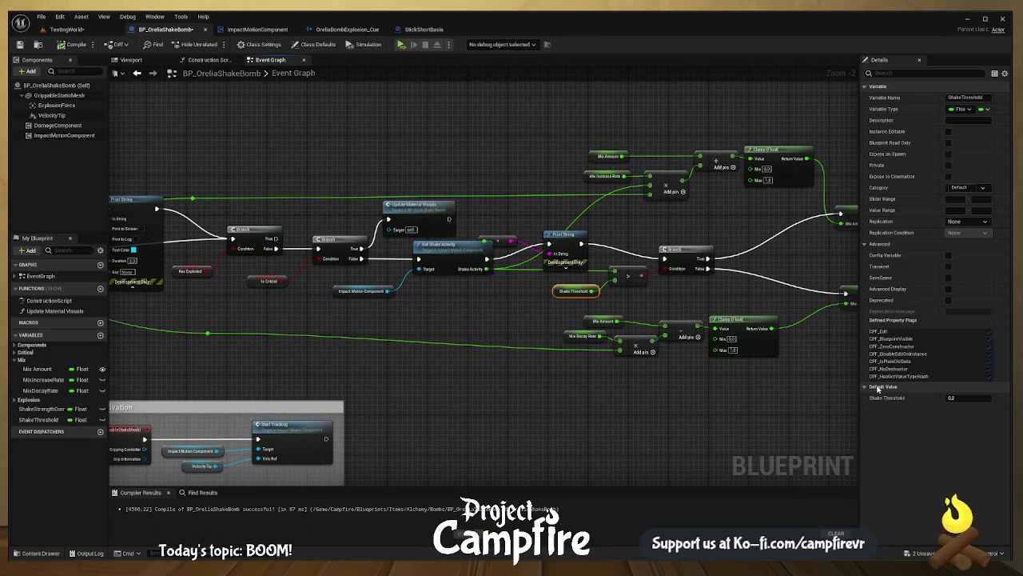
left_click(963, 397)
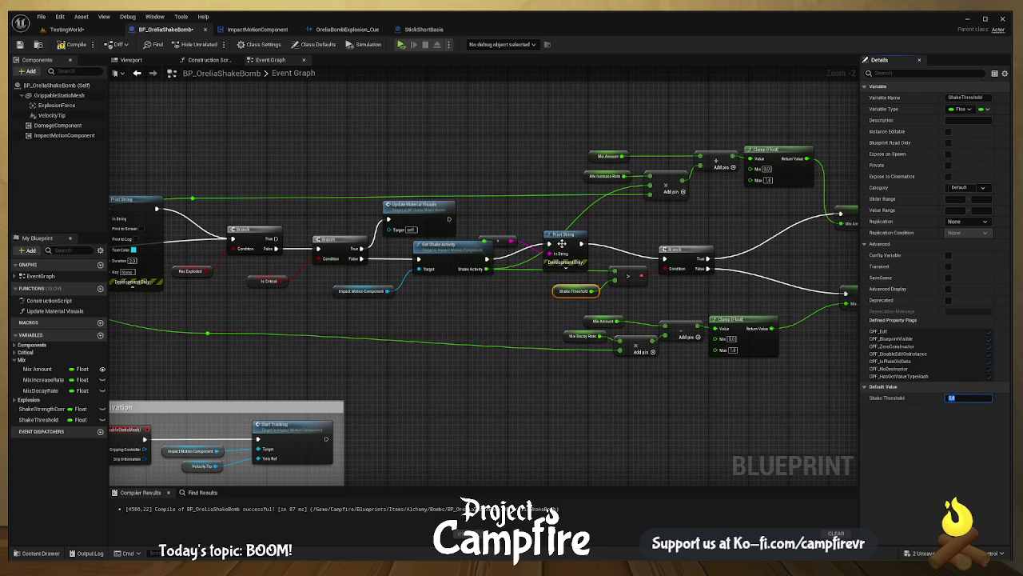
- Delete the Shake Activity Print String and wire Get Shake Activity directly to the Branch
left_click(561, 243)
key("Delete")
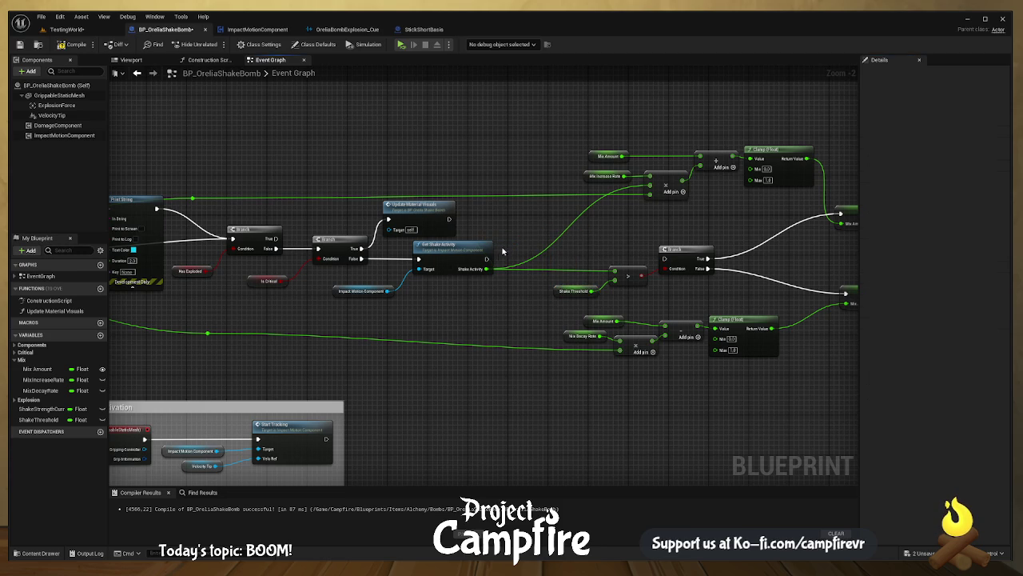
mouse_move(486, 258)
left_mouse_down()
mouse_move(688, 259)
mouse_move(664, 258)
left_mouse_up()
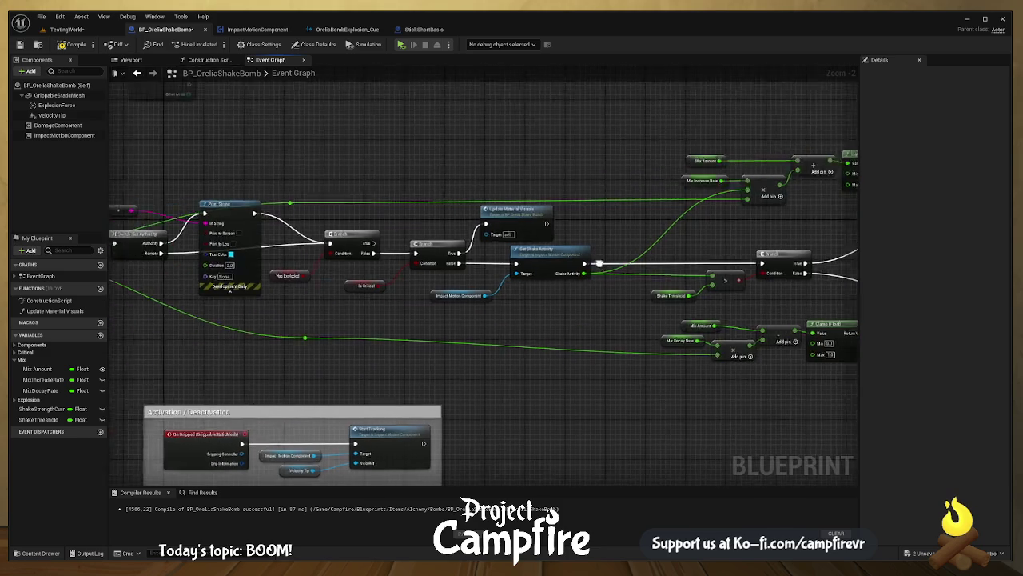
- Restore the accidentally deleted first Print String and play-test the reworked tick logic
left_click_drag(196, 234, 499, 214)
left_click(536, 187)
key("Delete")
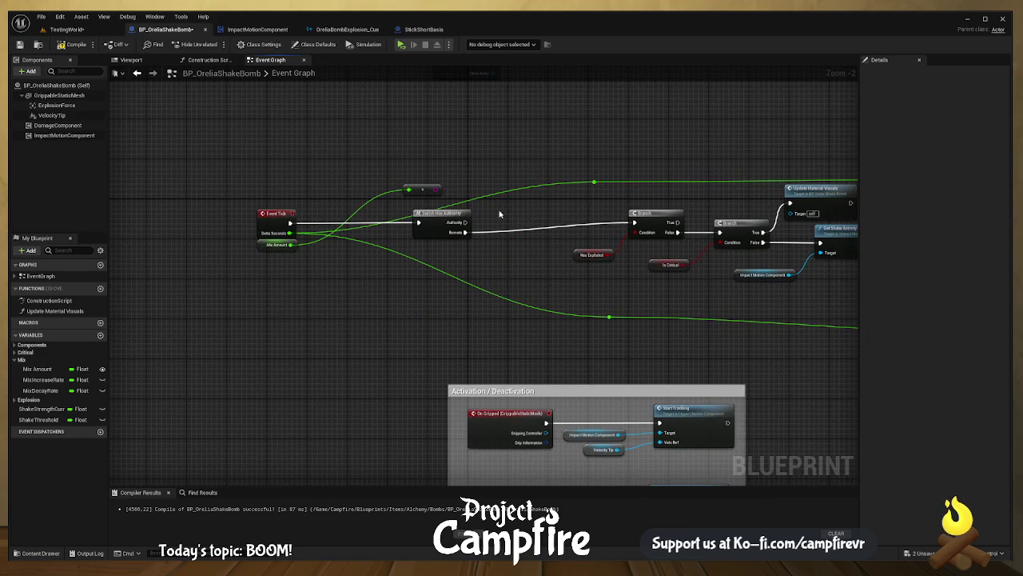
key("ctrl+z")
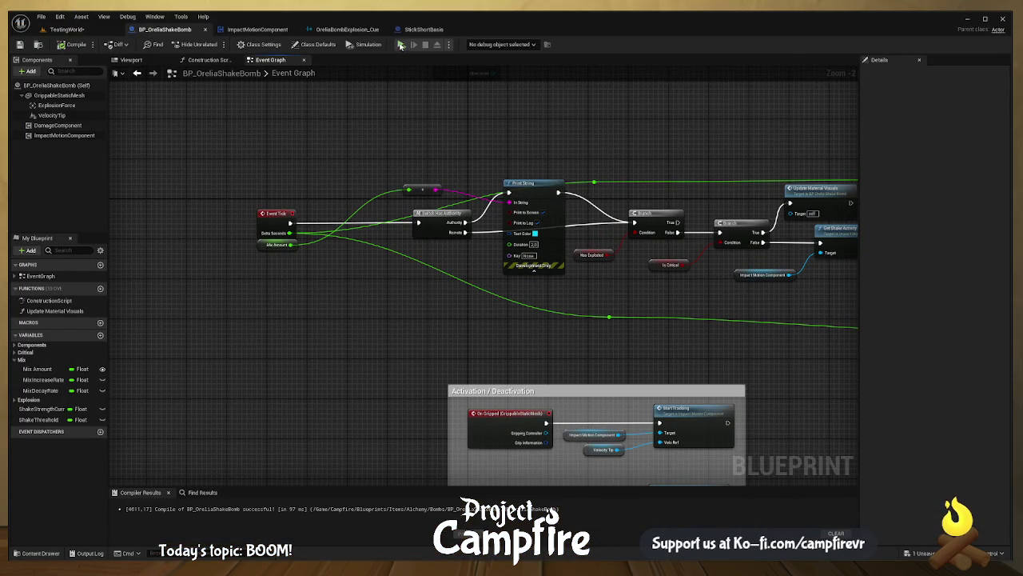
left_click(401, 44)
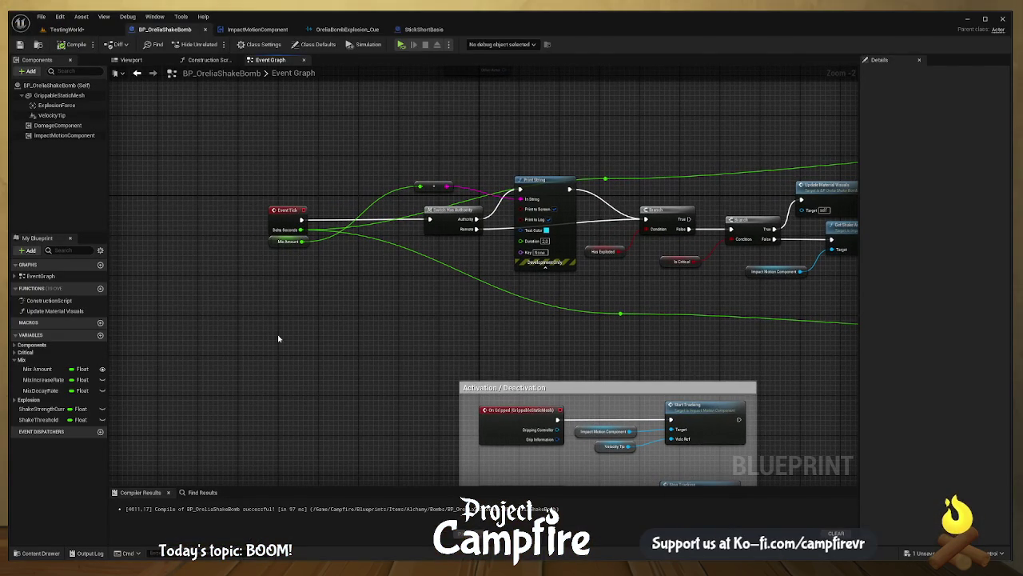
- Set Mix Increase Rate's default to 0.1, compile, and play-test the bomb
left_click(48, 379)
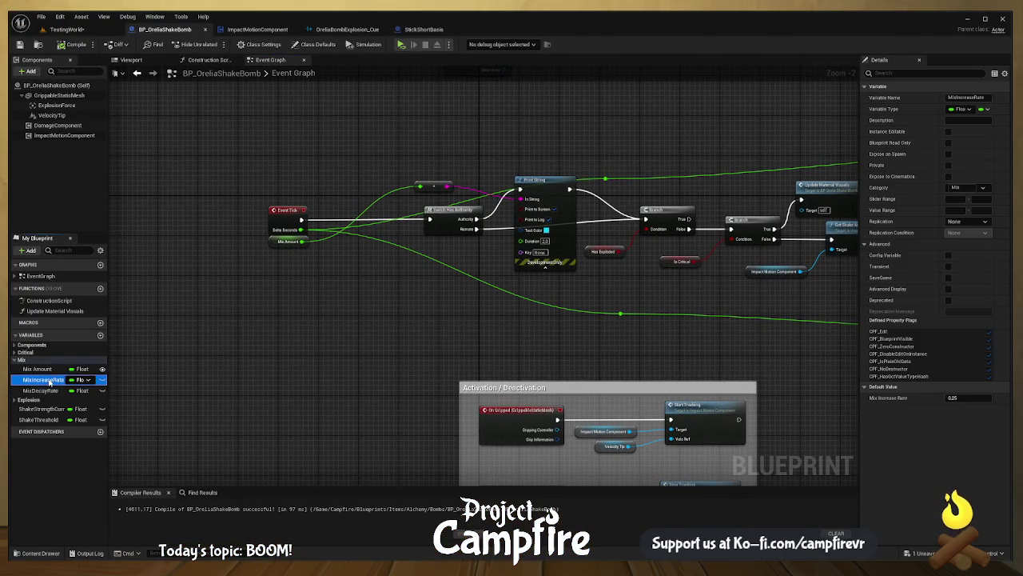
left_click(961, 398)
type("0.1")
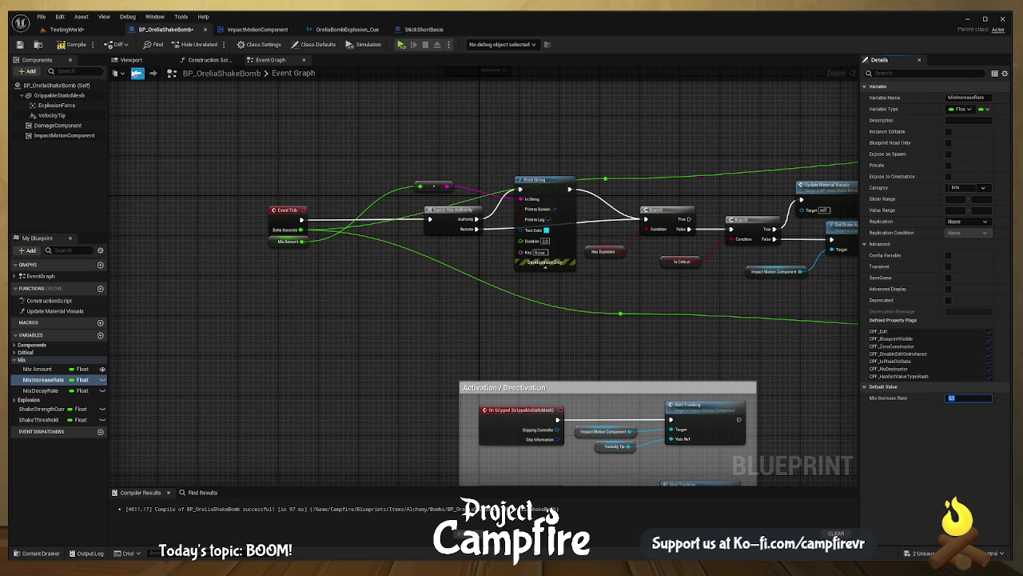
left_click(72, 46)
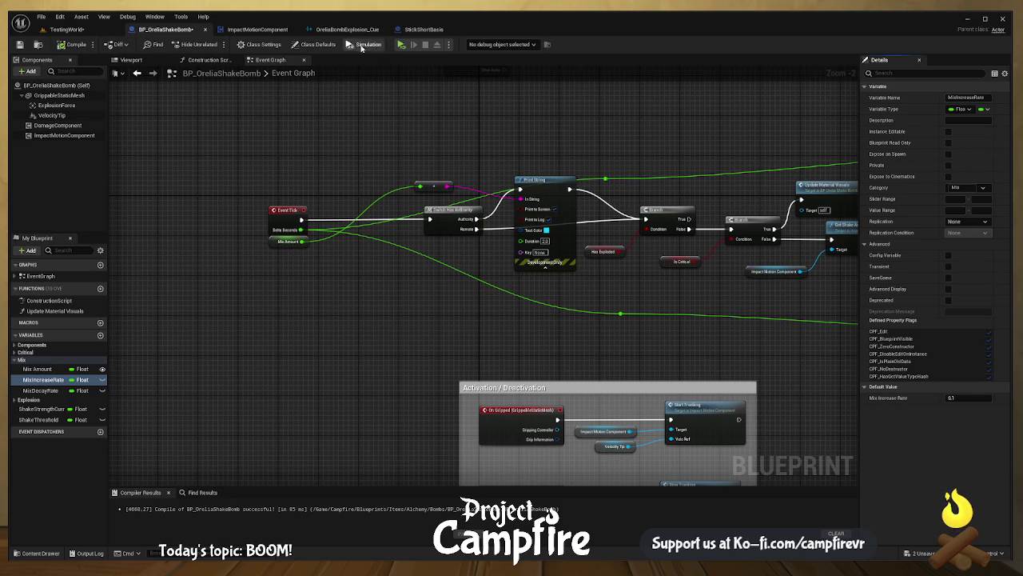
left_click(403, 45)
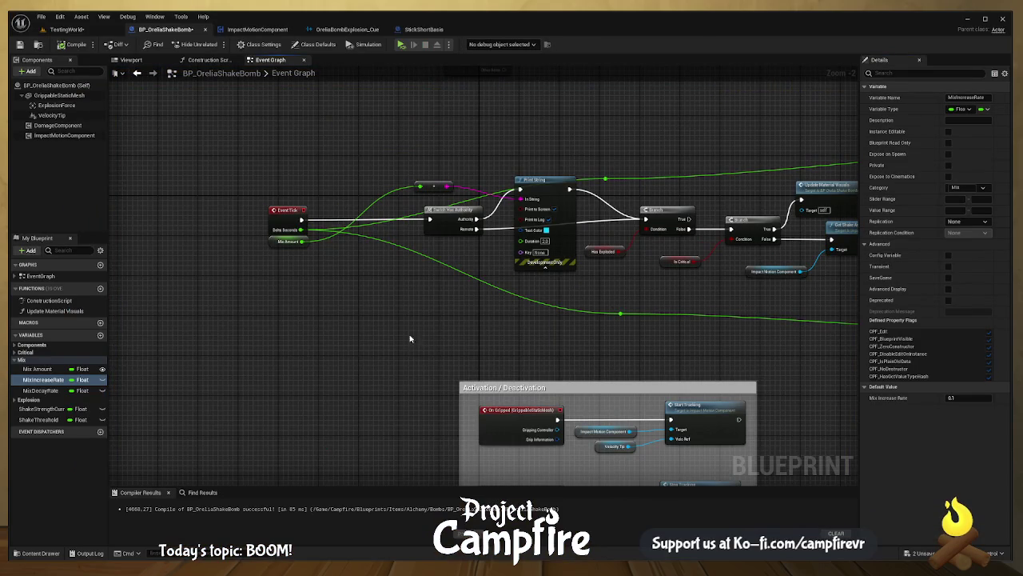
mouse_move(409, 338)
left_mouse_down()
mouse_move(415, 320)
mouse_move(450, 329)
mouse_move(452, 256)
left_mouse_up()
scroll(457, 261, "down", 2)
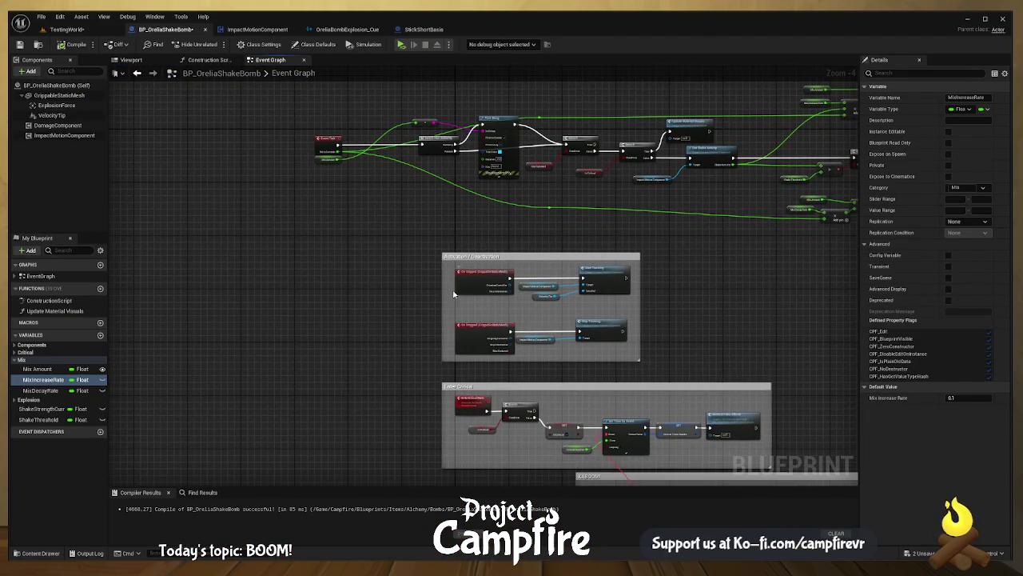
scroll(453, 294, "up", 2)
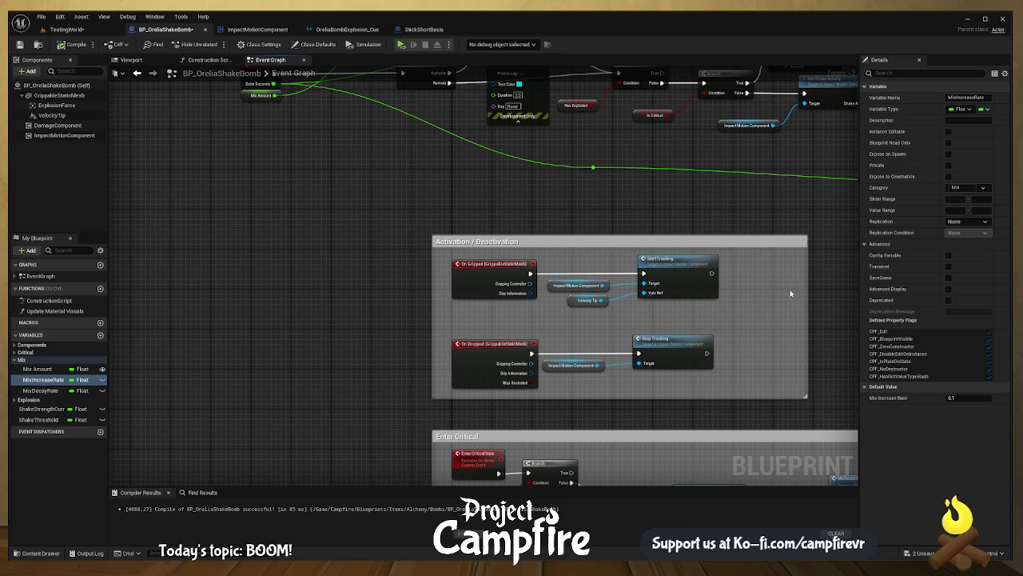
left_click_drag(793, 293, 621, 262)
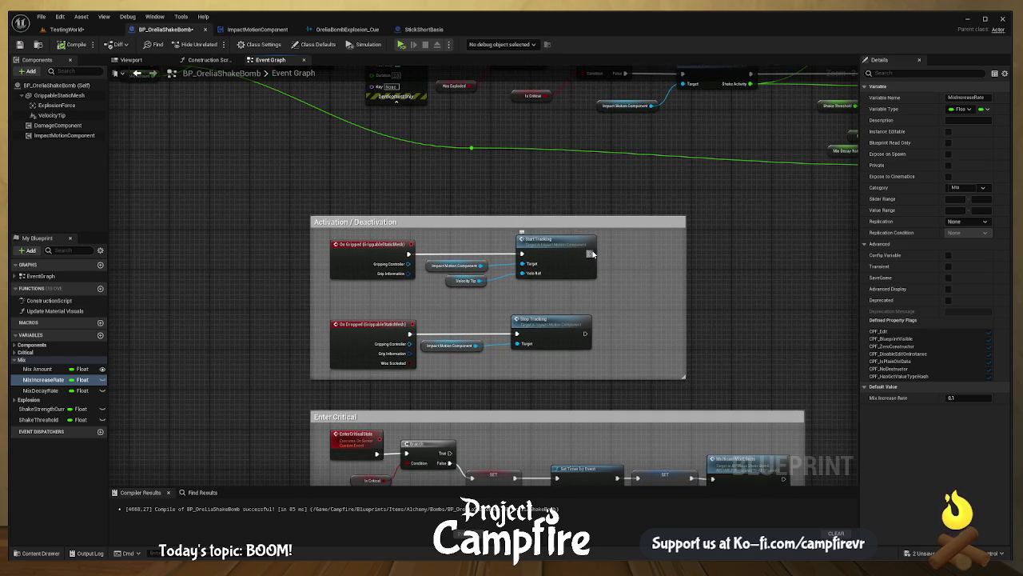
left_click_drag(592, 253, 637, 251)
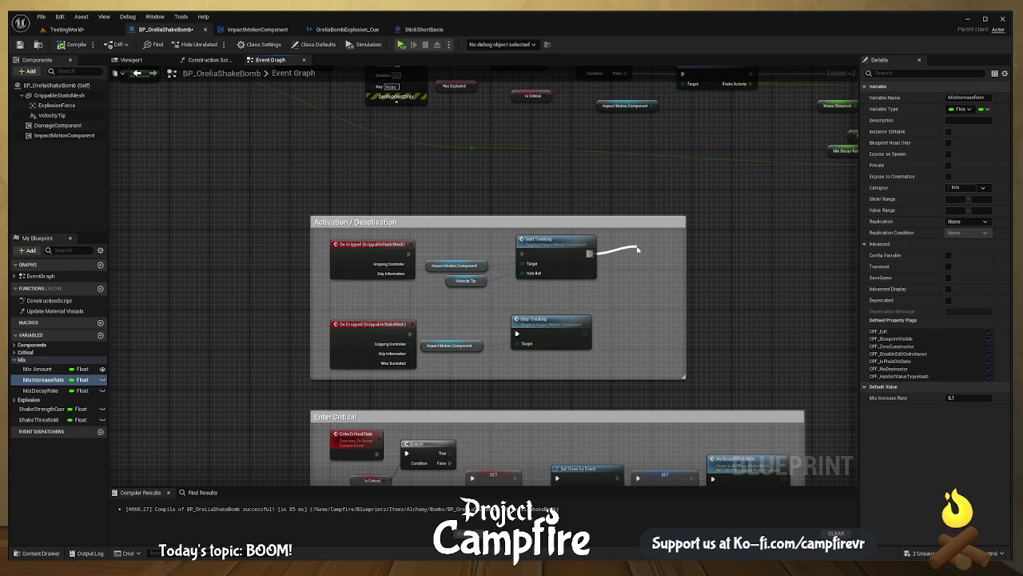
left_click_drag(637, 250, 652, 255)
*-*-*
**TRY IT**
Go through the entries above and pull out each line with "Print" in it.

**RESULT FOR THIS EXERCISE**
- Delete the Shake Activity Print String and wire Get Shake Activity directly to the Branch
- Restore the accidentally deleted first Print String and play-test the reworked tick logic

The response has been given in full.